Start of DATA EXTRACT

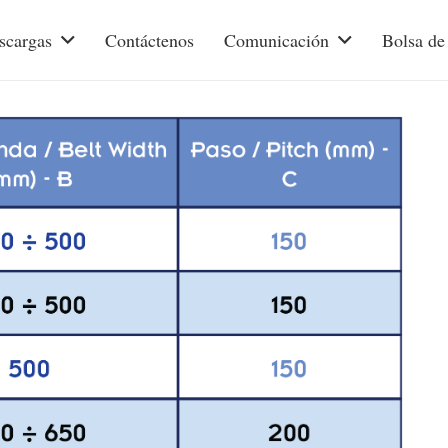
scargas
Contáctenos
Comunicación
Bolsa de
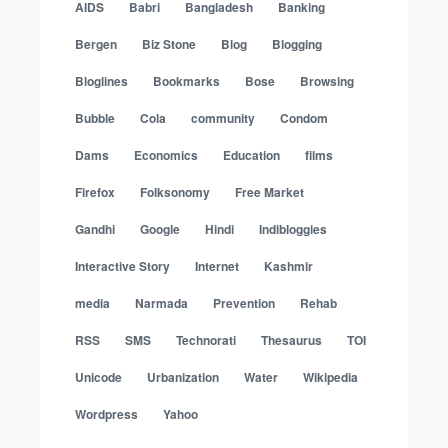
AIDS
Babri
Bangladesh
Banking
Bergen
Biz Stone
Blog
Blogging
Bloglines
Bookmarks
Bose
Browsing
Bubble
Cola
community
Condom
Dams
Economics
Education
films
Firefox
Folksonomy
Free Market
Gandhi
Google
Hindi
Indibloggies
Interactive Story
Internet
Kashmir
media
Narmada
Prevention
Rehab
RSS
SMS
Technorati
Thesaurus
TOI
Unicode
Urbanization
Water
Wikipedia
Wordpress
Yahoo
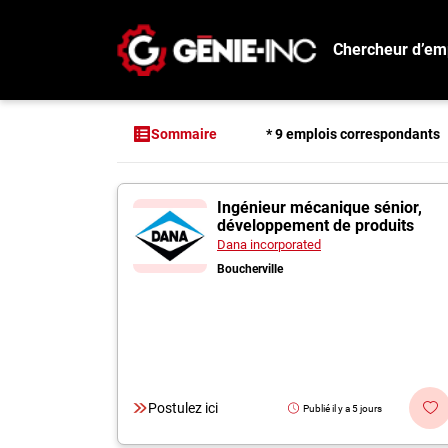
Chercheur d’em
Connexion
Créez un compte
* 9 emplois correspondants
Sommaire
Emplois
9 offres pour "Ing
Ingénieur mécanique sénior,
Recherchez un emploi
développement de produits
Compagnies
Dana incorporated
Boucherville
Ma boîte à outils
Conseils carrière
Métiers
Info génie
Postulez ici
Publié il y a 5 jours
Nos chroniques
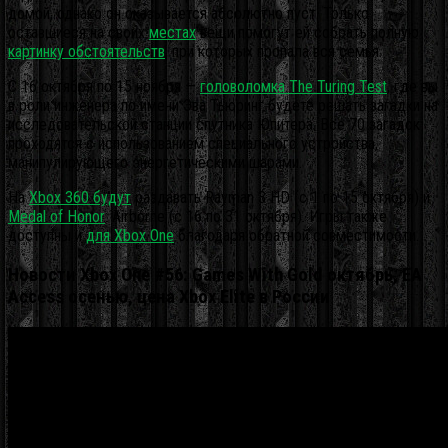
домой, однако он оказывается абсолютно пуст. Только
оставшиеся на своих
местах
вещи помогут ей собрать полную
картинку обстоятельств
, при которых пропала вся семья.
С 16 октября по 15 ноября —
головоломка
The Turing Test
, где вы
в роли инженера по имени Эва Тьюринг будете решать загадки на
исследовательской станции спутника Юпитера. Все 70 загадок
проходятся с использованием специального устройства,
манипулирующего энергетическими шарами.
На
Xbox 360 будут
раздавать Rayman 3 HD (с 1 по 15 октября) и
Medal of Honor
: Airborne (с 16 по 31 октября). Игры также
доступны и
для Xbox One
благодаря обратной совместимости.
Новости Xbox One #56: Games With Gold октябрь, EA
Access осенью, цена Xbox Elite в России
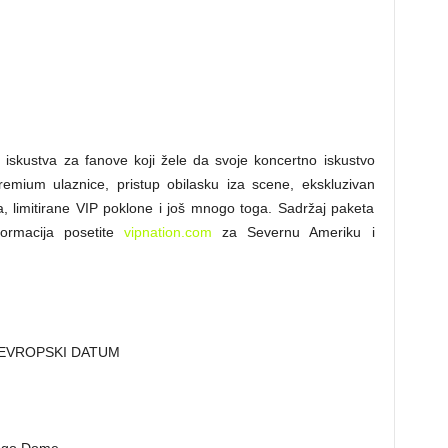
i iskustva za fanove koji žele da svoje koncertno iskustvo
premium ulaznice, pristup obilasku iza scene, ekskluzivan
a, limitirane VIP poklone i još mnogo toga. Sadržaj paketa
formacija posetite
vipnation.com
za Severnu Ameriku i
 EVROPSKI DATUM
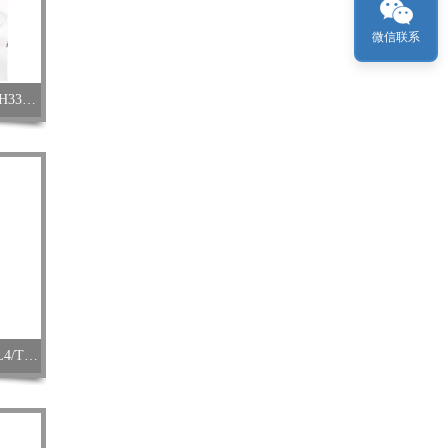
微信联系
WTW德国PH电极SenTix 41适配pH3310/pH3110
WTW德国PH校准液PH缓冲液TPL4/TPL7/TPL10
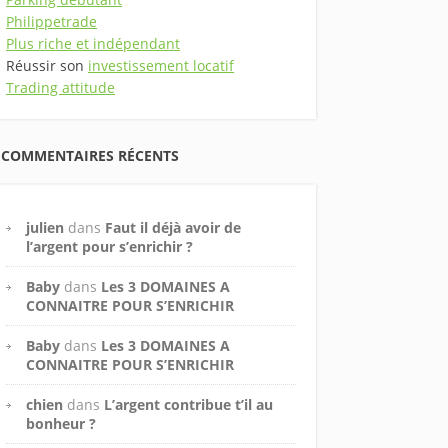
Philippetrade
Plus riche et indépendant
Réussir son
investissement locatif
Trading attitude
COMMENTAIRES RÉCENTS
julien
dans
Faut il déjà avoir de
l’argent pour s’enrichir ?
Baby
dans
Les 3 DOMAINES A
CONNAITRE POUR S’ENRICHIR
Baby
dans
Les 3 DOMAINES A
CONNAITRE POUR S’ENRICHIR
chien
dans
L’argent contribue t’il au
bonheur ?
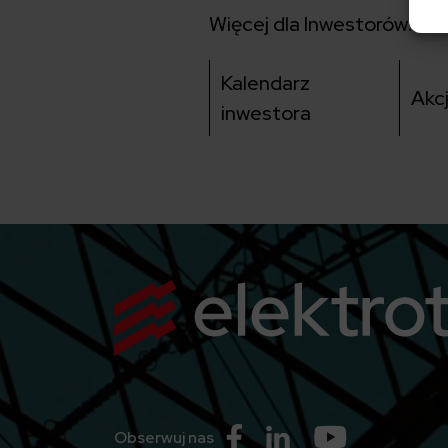
Więcej dla Inwestorów:
Kalendarz
Akc
inwestora
Przejdź do Facebook
Przejdź do Linkedin
Przejdź do Yo
Obserwuj nas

End of DATA EXTRACT

YOUR OBJECTIVE: For this exercise, write out the listing verbatim and leave every image out.

EXERCISE SOLUTION:
scargas
Contáctenos
Comunicación
Bolsa de
AIDS
Babri
Bangladesh
Banking
Bergen
Biz Stone
Blog
Blogging
Bloglines
Bookmarks
Bose
Browsing
Bubble
Cola
community
Condom
Dams
Economics
Education
films
Firefox
Folksonomy
Free Market
Gandhi
Google
Hindi
Indibloggies
Interactive Story
Internet
Kashmir
media
Narmada
Prevention
Rehab
RSS
SMS
Technorati
Thesaurus
TOI
Unicode
Urbanization
Water
Wikipedia
Wordpress
Yahoo
Chercheur d’em
Connexion
Créez un compte
* 9 emplois correspondants
Sommaire
Emplois
9 offres pour "Ing
Ingénieur mécanique sénior,
Recherchez un emploi
développement de produits
Compagnies
Dana incorporated
Boucherville
Ma boîte à outils
Conseils carrière
Métiers
Info génie
Postulez ici
Publié il y a 5 jours
Nos chroniques
домой, однако он оказывается абсолютно пуст. Только
оставшиеся на своих
местах
вещи помогут ей собрать полную
картинку обстоятельств
, при которых пропала вся семья.
С 16 октября по 15 ноября —
головоломка
The Turing Test
, где вы
в роли инженера по имени Эва Тьюринг будете решать загадки на
исследовательской станции спутника Юпитера. Все 70 загадок
проходятся с использованием специального устройства,
манипулирующего энергетическими шарами.
На
Xbox 360 будут
раздавать Rayman 3 HD (с 1 по 15 октября) и
Medal of Honor
: Airborne (с 16 по 31 октября). Игры также
доступны и
для Xbox One
благодаря обратной совместимости.
Новости Xbox One #56: Games With Gold октябрь, EA
Access осенью, цена Xbox Elite в России
i iskustva za fanove koji žele da svoje koncertno iskustvo
premium ulaznice, pristup obilasku iza scene, ekskluzivan
a, limitirane VIP poklone i još mnogo toga. Sadržaj paketa
formacija posetite
vipnation.com
za Severnu Ameriku i
 EVROPSKI DATUM
微信联系
WTW德国PH电极SenTix 41适配pH3310/pH3110
WTW德国PH校准液PH缓冲液TPL4/TPL7/TPL10
Philippetrade
Plus riche et indépendant
Réussir son
investissement locatif
Trading attitude
COMMENTAIRES RÉCENTS
julien
dans
Faut il déjà avoir de
l’argent pour s’enrichir ?
Baby
dans
Les 3 DOMAINES A
CONNAITRE POUR S’ENRICHIR
Baby
dans
Les 3 DOMAINES A
CONNAITRE POUR S’ENRICHIR
chien
dans
L’argent contribue t’il au
bonheur ?
Więcej dla Inwestorów:
Kalendarz
Akc
inwestora
Przejdź do Facebook
Przejdź do Linkedin
Przejdź do Yo
Obserwuj nas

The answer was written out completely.